Extract to read:
++++++++++
As we reached the 100th submission during June and July this year, we decided that the Conference should be organized, hoping that the positive epidemiological situation would continue throughout the summer and that all of us would do it all to respect the measures in place. A number of plenary lecturers had to cancel their lectures and postpone them for the next year (YUCOMAT, August 29 – September 2, 2022), considering the travel limitations in many countries. There are still around 10 plenary lecturers in the Program, some of whom would talk here and some of whom sent their presentations, which are posted on the MRS webpage. Out of 100 authors who will present their research orally and via posters, the majority are from Serbia, around 30 %, followed by participants from Poland, Czech Republic, Slovenia and Russia, accounting for about 40 % in total, whereas no other country has more than 3-4 participants. The coronavirus has done its fair share and as a result we have a very different structure compared to earlier years, when the predominant participants were from USA, Korea, Taiwan and the Far East.
++++++++++
Transcribed page contents:
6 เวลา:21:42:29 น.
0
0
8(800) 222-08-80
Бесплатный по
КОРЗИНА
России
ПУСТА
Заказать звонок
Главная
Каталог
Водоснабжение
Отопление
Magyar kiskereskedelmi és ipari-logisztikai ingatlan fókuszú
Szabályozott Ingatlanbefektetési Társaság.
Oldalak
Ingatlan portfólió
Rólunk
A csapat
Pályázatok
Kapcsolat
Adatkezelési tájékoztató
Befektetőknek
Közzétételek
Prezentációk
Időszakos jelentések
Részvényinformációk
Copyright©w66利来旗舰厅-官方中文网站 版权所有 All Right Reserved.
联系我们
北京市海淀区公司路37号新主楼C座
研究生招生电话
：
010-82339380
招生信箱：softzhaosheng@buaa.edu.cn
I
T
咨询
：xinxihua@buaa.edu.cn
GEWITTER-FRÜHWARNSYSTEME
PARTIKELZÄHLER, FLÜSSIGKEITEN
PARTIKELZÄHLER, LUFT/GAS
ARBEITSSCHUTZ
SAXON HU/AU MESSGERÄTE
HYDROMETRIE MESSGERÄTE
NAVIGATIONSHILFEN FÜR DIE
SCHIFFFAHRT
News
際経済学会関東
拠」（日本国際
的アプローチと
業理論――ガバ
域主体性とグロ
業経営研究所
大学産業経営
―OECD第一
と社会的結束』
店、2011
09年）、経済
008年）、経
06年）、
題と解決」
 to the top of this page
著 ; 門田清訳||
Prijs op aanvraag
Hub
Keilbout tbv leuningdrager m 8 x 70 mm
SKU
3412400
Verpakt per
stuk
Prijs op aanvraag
++++++++++
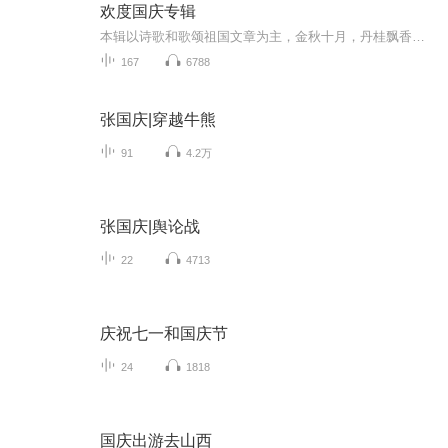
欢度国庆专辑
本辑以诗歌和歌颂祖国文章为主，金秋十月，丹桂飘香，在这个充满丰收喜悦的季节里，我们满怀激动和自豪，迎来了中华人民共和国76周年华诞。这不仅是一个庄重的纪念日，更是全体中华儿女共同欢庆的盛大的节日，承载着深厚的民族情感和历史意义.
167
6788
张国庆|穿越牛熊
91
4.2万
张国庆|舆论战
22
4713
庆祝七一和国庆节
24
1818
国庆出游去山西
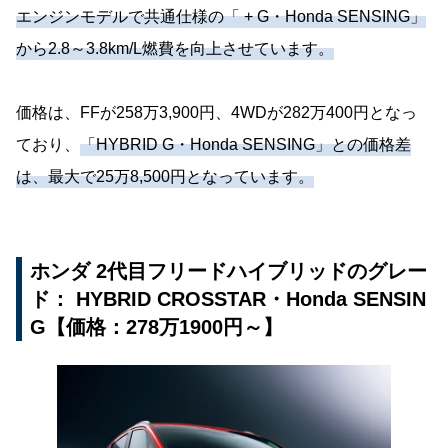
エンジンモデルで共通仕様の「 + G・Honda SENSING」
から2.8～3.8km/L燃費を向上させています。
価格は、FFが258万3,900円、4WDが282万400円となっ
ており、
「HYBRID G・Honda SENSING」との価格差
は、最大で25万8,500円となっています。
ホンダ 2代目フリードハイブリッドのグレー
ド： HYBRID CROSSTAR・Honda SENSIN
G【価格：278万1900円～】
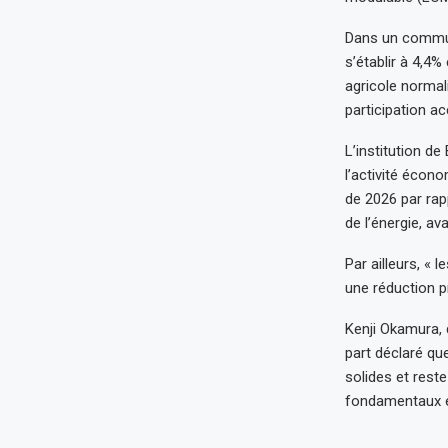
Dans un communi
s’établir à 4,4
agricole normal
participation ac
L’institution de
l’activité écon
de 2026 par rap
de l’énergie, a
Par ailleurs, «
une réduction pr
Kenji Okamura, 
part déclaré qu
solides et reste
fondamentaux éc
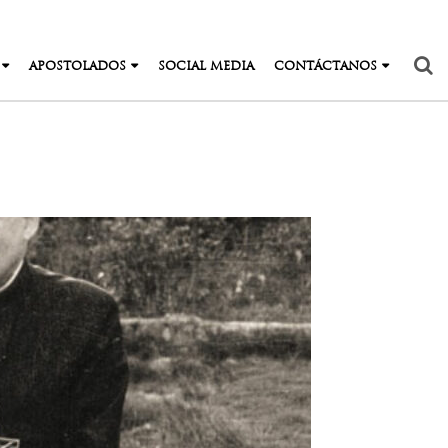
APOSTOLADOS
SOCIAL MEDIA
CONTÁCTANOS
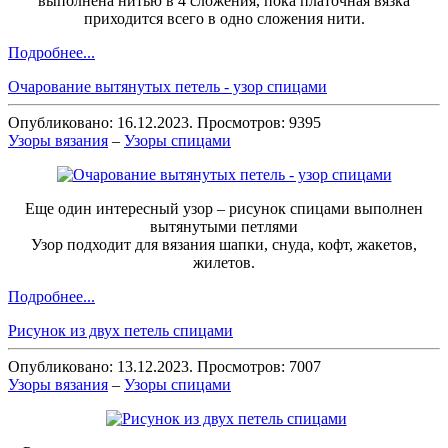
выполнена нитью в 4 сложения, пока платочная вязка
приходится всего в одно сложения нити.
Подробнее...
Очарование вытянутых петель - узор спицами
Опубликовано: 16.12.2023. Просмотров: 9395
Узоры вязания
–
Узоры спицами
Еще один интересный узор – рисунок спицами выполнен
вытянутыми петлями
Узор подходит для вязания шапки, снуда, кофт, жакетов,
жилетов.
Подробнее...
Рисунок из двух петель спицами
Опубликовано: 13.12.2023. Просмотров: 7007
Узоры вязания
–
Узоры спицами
++++++++++
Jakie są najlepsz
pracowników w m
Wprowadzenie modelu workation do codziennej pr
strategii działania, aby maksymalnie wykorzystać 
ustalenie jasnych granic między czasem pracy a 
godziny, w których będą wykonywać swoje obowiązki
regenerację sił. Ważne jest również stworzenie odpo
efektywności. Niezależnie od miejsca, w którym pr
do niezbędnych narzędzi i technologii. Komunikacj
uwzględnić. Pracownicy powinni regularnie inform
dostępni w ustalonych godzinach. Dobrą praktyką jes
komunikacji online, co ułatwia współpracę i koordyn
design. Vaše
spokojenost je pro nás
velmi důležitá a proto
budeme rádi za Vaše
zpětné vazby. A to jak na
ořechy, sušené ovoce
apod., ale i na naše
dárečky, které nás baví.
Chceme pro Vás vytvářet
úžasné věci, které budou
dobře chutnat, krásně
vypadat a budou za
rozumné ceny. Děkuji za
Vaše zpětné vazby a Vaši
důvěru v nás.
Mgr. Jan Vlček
++++++++++
Tasks and exercises:
1. Answer these questions from the conference passage:
(a) To which event and dates did some plenary lecturers postpone their lectures?
(b) Where were the presentations sent by some plenary lecturers posted?
(c) Participants from which countries or regions predominated in earlier years?
2. List every country that the conference passage names as a home of this year's participants.
3. Continue the conference passage from its last sentence.

Results by task:
1.
(a) YUCOMAT, August 29 – September 2, 2022
(b) On the MRS webpage
(c) USA, Korea, Taiwan and the Far East

2. Serbia, Poland, Czech Republic, Slovenia, Russia

3.
After five winners of the Big Award of our Society for the lasting and outstanding contribution to materials science who originated from the region of former Yugoslavia, the last year’s winner was Robert Sinclair, Charles M. Piggot Professor in the School of Engineering at Stanford and the first the win this award after its internationalization and opening to all our members. Robert Sinclair gave a significant contribution to our field and our Society as a long-term President of the International Advisory Board and a participant at all recent YUCOMAT Conferences. Since the last year’s Conference was not held and was postponed and since Bob could not attend this year’s conference, he sent his talk and the certificate and the medal will be given to him next year. This year’s winner of the Award is Prof. Yuri Gogotsi, director of the Drexel Nanotechnology Institute, for his contribution to the field of nonoxide materials with a special emphasis on MAXene family of 2D metal carbides and carbonitrides and a long-term successful cooperation with our country through MRS-Serbia and the International Institute for the Science of Sintering. The decision for both winners is found in the Program and the Book of Abstracts.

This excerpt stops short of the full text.